The guy few outside of small-town Utah gyms even know became part of Utah history Saturday night as his Bobcats defeated plucky Milford 61-56 to win their fourth Class 1A girls’ basketball state crown in five years.
Using a lineup with only one senior, Barney won his 11th state title, tying him with Mountain View’s Dave Houle as the coaches who have won the most Utah hoops titles.
He and his players were not aware of that fact.
Lone senior Jordan Bennett did not know it. Barney said he’d heard something about a Mountain View coach but really didn’t know he might tie it Saturday.
This had to be one of the most difficult titles. Like a cat with nine lives, Milford’s Tigers would not die.
Panguitch, which prides itself on defense, looked like it had a safe 11-point lead at the end of three quarters. But Milford’s Presley Barton hit three ridiculous shots, including a 3-pointer from NBA range, to tie it at 40-40.
At that point, it got wild. Every time the Bobcats looked safe, Elena Yee, Milford’s lone and outstanding senior, did something amazing. She tied it with a 3-pointer with less than a minute left and kept hounding the Bobcats for turnovers.
In the end, it was Bennett’s 3-pointer with 40 seconds to play that probably sealed the victory.
“I was hoping and praying I could hit it,” she said. “It felt really good when it came out of my hand.”
And 10 straight days of free-throw practice paid off late as Panguitch hit 26 of 33, many down the stretch.
Milford coach Mallory Bailey, who is expecting a baby in three weeks, thought her team might do it.
“Some nerves got to us, I think,” she said with tears in her eyes.
Asked about his legacy, Barney said that at this point in a long career, every title is special.
“I’m starting to get grandkids the age when they are competing in things,” he said. “Sometimes you have to turn the baton over. It’s getting closer. But when you end like this, you really don’t want to retire yet.”
Was this the most difficult of Barney’s 11 state titles?
“No,” he smiled. “But it feels like it right now. As old as I am, my ticker felt like it was the hardest one.”

Saved entries:

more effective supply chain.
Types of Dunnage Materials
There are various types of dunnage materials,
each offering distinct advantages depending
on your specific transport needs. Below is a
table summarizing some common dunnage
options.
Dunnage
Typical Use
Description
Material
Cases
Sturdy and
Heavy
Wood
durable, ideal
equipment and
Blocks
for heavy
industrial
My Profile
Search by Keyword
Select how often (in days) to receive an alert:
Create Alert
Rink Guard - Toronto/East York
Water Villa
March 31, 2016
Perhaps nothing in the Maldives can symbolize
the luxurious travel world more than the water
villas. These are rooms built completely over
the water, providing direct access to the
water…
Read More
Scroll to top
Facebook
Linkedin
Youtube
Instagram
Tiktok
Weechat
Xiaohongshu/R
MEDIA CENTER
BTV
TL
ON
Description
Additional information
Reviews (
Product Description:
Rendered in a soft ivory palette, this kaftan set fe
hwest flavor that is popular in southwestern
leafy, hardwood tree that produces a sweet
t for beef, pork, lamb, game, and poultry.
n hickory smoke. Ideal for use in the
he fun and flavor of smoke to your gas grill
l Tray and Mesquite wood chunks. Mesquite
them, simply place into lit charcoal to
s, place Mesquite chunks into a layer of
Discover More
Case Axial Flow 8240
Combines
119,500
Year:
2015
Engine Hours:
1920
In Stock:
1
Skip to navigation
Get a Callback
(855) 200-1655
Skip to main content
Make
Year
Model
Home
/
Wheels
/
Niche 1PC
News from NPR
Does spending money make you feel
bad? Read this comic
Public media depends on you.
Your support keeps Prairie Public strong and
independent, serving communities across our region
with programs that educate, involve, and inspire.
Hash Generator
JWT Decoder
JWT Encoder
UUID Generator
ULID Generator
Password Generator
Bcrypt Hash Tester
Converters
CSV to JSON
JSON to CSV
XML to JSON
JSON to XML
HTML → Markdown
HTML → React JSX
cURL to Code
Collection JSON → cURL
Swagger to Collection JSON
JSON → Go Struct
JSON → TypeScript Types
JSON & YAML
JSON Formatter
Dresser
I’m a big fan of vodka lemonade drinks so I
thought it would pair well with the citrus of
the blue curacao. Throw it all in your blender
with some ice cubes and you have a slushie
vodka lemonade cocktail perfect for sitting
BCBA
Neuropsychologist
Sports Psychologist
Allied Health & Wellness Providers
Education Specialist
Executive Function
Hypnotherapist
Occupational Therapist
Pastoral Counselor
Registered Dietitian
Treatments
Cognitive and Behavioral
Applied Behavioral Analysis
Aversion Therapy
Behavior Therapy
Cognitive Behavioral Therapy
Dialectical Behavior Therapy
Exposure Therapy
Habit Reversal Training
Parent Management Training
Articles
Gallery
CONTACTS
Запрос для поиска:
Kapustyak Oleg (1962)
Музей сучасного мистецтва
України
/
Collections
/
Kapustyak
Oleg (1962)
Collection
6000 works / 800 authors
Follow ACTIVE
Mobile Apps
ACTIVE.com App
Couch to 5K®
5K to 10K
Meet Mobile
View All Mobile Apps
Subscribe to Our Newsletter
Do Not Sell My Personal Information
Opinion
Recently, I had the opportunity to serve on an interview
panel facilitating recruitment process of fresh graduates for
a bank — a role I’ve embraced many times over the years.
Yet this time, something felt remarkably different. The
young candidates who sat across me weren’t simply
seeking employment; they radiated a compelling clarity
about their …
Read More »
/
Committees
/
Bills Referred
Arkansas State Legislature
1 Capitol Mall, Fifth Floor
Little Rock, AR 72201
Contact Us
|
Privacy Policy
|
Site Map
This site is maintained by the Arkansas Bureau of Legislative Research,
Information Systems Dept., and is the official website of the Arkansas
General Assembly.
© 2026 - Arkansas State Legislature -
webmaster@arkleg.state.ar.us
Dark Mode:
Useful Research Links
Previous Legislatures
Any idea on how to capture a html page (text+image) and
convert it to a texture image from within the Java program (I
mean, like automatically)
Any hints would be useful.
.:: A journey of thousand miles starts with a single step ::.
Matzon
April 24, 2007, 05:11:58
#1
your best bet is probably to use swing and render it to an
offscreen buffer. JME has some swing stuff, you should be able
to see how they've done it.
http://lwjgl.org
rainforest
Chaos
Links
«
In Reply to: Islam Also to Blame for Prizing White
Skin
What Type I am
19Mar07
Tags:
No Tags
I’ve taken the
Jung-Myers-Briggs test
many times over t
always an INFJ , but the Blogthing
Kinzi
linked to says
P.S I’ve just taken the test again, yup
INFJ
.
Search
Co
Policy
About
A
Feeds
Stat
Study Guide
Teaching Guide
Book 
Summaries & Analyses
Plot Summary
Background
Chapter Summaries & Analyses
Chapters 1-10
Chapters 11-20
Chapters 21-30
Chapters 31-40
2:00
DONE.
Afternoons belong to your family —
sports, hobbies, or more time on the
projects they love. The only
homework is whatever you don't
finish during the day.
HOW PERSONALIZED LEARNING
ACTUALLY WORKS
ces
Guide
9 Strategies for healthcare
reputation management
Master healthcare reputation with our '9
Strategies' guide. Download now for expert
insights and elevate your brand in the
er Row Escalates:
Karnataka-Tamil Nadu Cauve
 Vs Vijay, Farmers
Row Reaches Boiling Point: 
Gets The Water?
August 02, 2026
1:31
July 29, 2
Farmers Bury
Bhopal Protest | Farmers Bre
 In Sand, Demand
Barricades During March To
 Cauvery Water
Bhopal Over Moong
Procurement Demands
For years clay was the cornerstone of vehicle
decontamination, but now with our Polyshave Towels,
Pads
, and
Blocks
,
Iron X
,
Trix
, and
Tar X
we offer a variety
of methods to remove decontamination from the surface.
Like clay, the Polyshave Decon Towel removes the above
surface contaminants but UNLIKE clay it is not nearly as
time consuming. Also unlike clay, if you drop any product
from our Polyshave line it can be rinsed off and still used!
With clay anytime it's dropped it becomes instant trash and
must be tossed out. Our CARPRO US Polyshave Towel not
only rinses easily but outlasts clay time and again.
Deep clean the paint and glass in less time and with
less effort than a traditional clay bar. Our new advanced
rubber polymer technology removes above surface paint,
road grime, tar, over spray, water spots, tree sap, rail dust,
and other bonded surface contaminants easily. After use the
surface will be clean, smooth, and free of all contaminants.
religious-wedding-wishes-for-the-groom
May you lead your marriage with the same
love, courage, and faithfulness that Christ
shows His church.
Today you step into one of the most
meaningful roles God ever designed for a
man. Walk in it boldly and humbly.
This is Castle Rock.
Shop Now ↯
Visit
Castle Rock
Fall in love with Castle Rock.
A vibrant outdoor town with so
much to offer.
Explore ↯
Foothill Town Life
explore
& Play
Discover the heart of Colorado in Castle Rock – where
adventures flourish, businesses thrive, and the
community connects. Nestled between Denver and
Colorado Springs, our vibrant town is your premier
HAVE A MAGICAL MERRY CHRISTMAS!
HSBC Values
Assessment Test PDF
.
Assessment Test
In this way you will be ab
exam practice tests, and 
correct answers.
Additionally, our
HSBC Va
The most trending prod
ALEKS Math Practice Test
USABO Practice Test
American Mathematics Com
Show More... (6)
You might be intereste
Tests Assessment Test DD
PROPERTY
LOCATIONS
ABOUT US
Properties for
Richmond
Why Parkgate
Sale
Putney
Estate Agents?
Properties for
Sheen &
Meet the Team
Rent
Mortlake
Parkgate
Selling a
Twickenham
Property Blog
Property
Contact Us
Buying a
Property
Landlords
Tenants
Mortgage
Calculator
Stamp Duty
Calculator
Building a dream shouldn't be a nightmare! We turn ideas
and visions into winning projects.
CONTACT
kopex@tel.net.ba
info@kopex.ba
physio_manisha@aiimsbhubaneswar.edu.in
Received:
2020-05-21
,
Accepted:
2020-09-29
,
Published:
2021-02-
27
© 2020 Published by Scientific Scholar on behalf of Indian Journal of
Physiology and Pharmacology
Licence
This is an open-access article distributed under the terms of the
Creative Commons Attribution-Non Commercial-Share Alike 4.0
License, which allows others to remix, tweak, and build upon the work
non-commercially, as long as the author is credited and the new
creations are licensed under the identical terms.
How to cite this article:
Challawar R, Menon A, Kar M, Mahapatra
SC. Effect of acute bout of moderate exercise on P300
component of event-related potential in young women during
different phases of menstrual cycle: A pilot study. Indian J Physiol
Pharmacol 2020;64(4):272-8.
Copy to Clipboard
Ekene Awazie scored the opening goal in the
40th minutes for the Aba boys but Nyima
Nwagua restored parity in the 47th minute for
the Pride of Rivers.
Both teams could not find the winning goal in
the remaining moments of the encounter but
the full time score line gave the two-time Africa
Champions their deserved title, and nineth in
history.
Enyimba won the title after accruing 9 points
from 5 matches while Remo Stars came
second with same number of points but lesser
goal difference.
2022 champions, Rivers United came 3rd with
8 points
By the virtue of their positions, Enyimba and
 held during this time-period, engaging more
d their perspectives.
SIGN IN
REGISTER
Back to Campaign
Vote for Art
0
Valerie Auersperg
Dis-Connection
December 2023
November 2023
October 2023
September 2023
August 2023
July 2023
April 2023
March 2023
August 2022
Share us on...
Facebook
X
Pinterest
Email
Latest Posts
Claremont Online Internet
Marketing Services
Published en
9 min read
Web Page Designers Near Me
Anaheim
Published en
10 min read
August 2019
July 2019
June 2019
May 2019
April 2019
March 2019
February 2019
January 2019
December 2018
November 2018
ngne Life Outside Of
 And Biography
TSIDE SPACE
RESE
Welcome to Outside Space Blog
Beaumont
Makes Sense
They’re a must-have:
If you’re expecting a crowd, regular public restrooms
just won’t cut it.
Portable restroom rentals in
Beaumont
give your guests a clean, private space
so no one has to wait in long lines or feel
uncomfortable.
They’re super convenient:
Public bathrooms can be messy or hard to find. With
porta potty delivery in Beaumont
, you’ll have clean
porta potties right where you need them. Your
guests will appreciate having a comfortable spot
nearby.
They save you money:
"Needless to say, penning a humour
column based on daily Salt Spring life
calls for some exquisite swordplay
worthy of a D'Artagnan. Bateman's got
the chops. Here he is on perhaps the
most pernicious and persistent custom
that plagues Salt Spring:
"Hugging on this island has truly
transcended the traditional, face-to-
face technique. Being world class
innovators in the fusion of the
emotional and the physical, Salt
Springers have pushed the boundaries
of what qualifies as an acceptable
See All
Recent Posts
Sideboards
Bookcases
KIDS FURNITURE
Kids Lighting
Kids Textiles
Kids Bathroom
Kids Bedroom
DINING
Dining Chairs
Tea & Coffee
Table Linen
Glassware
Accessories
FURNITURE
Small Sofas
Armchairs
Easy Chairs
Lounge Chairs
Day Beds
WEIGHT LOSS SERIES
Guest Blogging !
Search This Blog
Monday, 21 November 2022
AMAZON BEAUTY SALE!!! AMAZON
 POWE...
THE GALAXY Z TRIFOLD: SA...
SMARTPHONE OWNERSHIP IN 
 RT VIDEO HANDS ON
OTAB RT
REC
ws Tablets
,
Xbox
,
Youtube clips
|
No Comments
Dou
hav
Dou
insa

* _Written task_
List every person named in the basketball article above, as they appear in it.

* _Response to this task_
Barney
Dave Houle
Jordan Bennett
Presley Barton
Elena Yee
Mallory Bailey